» **TASK INSTRUCTIONS**: Could you retype all of the data below word for word, leaving the pictures out of your answer?

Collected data
____

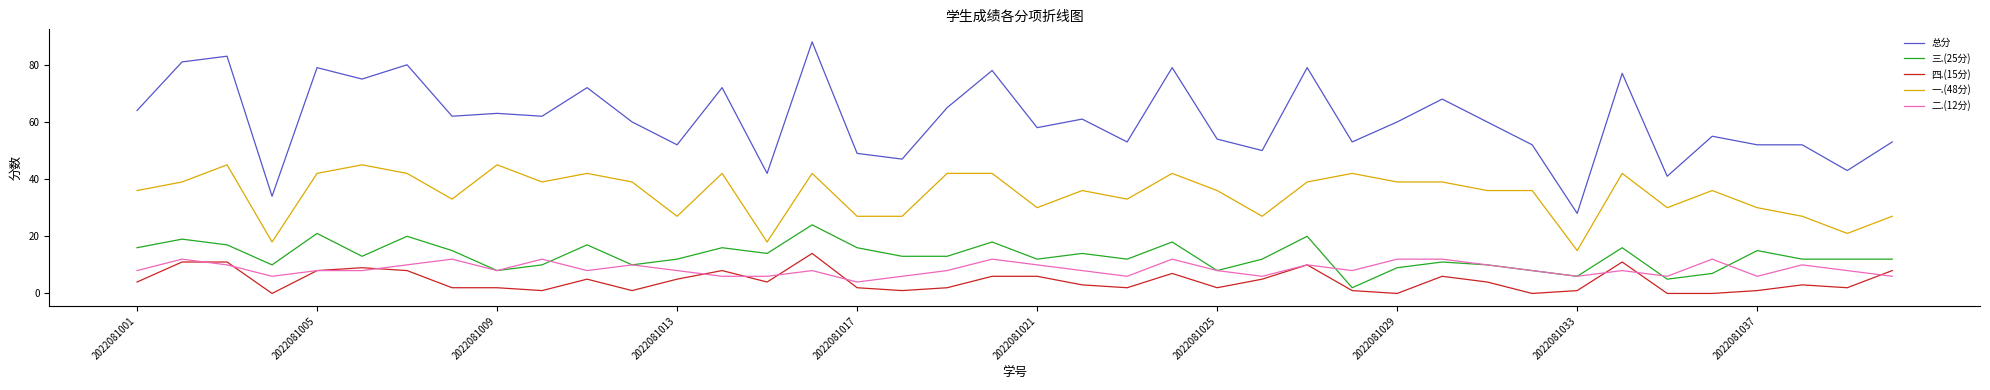

Is this an area chart (filled region under the line)?

No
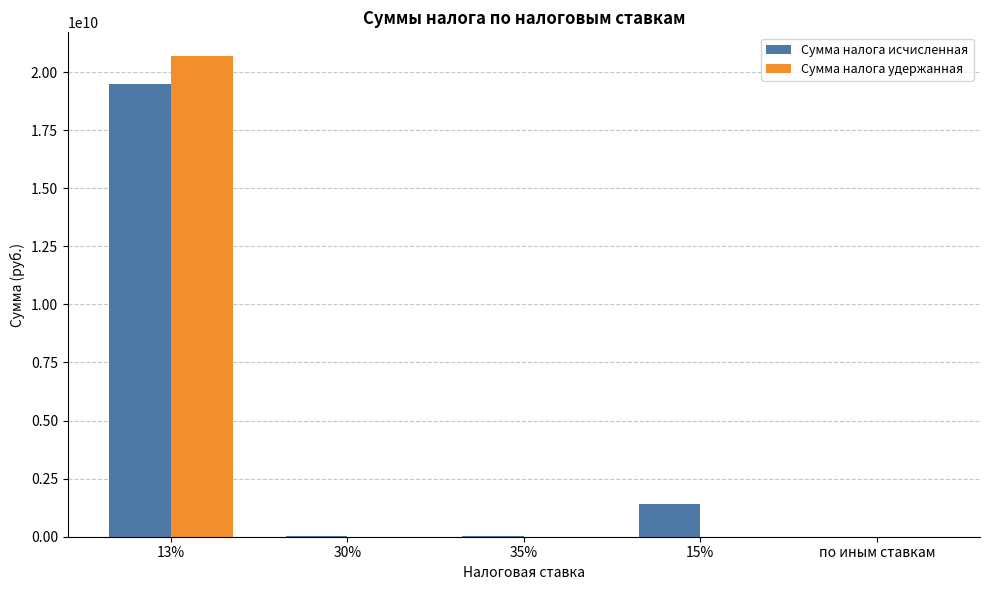

Is the value of Сумма налога исчисленная at 15% greater than the value of Сумма налога удержанная at 30%?

Yes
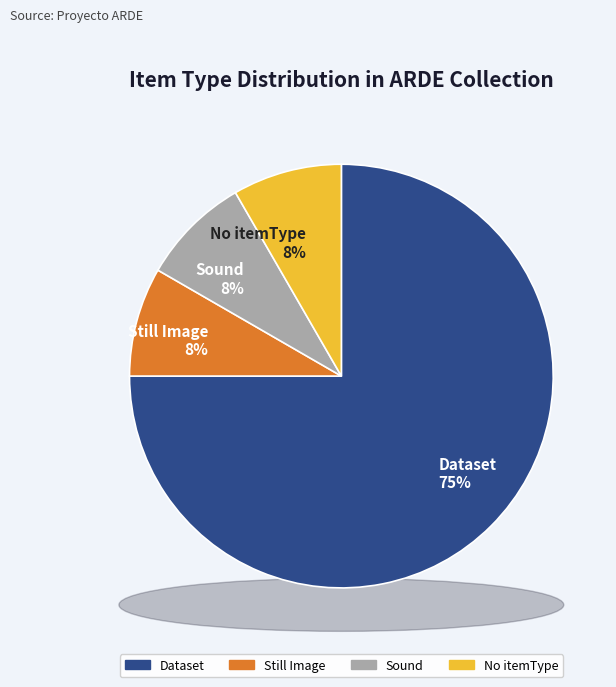

Which category has the biggest portion of the pie?

Dataset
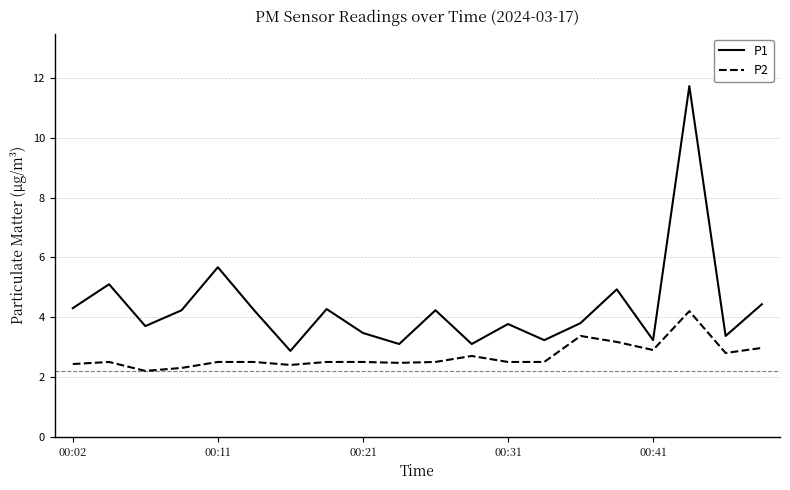

What is the smallest value displayed?

2.2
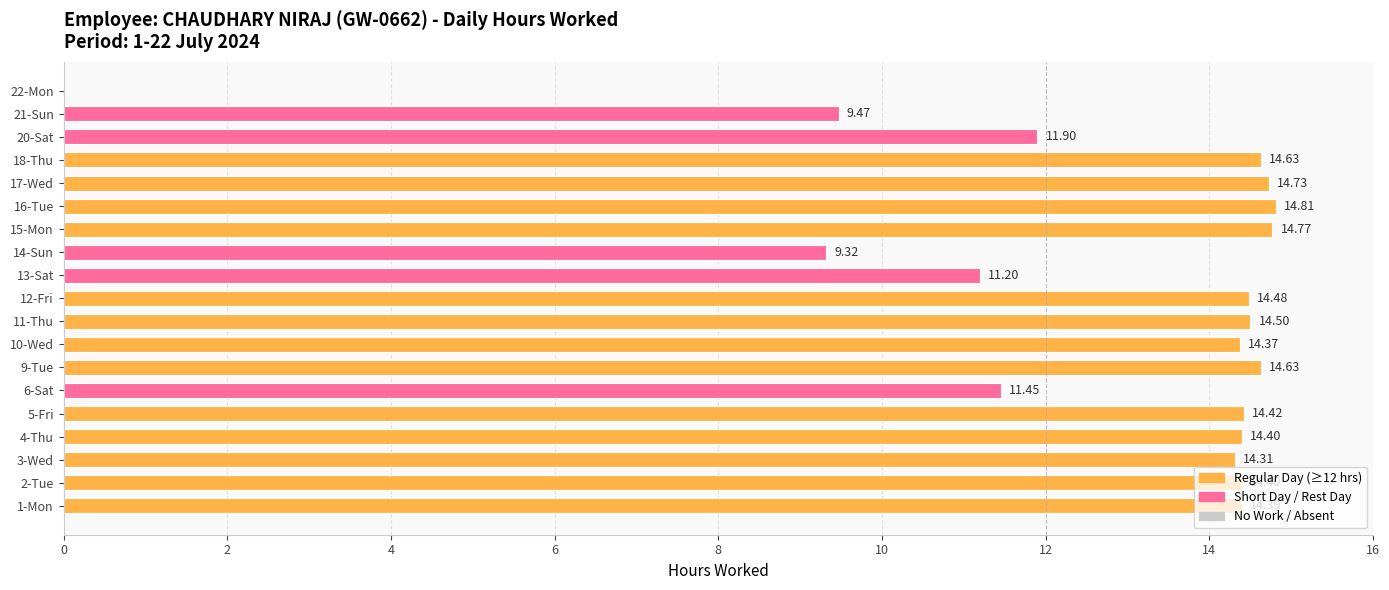

Between 21-Sun and 18-Thu, which is larger?

18-Thu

____

» **ANSWER TO THIS EXERCISE**:
Is this an area chart (filled region under the line)?

No

Is the value of Сумма налога исчисленная at 15% greater than the value of Сумма налога удержанная at 30%?

Yes

Which category has the biggest portion of the pie?

Dataset

What is the smallest value displayed?

2.2

Between 21-Sun and 18-Thu, which is larger?

18-Thu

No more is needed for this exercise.